Transcribed page contents
──────────
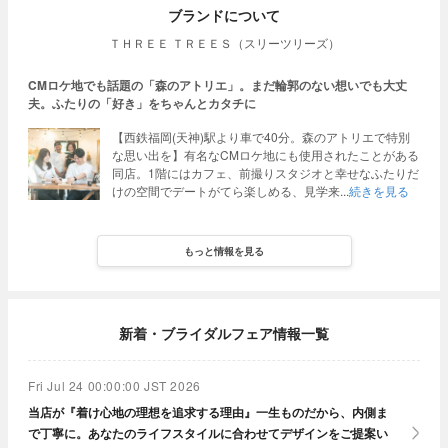
ブランドについて
ＴＨＲＥＥ ＴＲＥＥＳ（スリーツリーズ）
CMロケ地でも話題の「森のアトリエ」。まだ輪郭のない想いでも大丈
夫。ふたりの「好き」をちゃんとカタチに
【西鉄福岡(天神)駅より車で40分。森のアトリエで特別
な思い出を】有名なCMロケ地にも使用されたことがある
同店。1階にはカフェ、前撮りスタジオと幸せなふたりだ
けの空間でデートがてら楽しめる、見学来
続きを見る
もっと情報を見る
新着・ブライダルフェア情報一覧
Fri Jul 24 00:00:00 JST 2026
当店が『着け心地の理想を追求する理由』一生ものだから、内側ま
で丁寧に。あなたのライフスタイルに合わせてデザインをご提案い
──────────
• _DESCRIPTION OF THE TASK_: Write down only the closing run of lines: the one containing "ＴＨＲＥＥ ＴＲＥＥＳ（スリーツリーズ）" and every line after it to the end of the entries, exactly.

• _EXPECTED ANSWER_:
ＴＨＲＥＥ ＴＲＥＥＳ（スリーツリーズ）
CMロケ地でも話題の「森のアトリエ」。まだ輪郭のない想いでも大丈
夫。ふたりの「好き」をちゃんとカタチに
【西鉄福岡(天神)駅より車で40分。森のアトリエで特別
な思い出を】有名なCMロケ地にも使用されたことがある
同店。1階にはカフェ、前撮りスタジオと幸せなふたりだ
けの空間でデートがてら楽しめる、見学来
続きを見る
もっと情報を見る
新着・ブライダルフェア情報一覧
Fri Jul 24 00:00:00 JST 2026
当店が『着け心地の理想を追求する理由』一生ものだから、内側ま
で丁寧に。あなたのライフスタイルに合わせてデザインをご提案い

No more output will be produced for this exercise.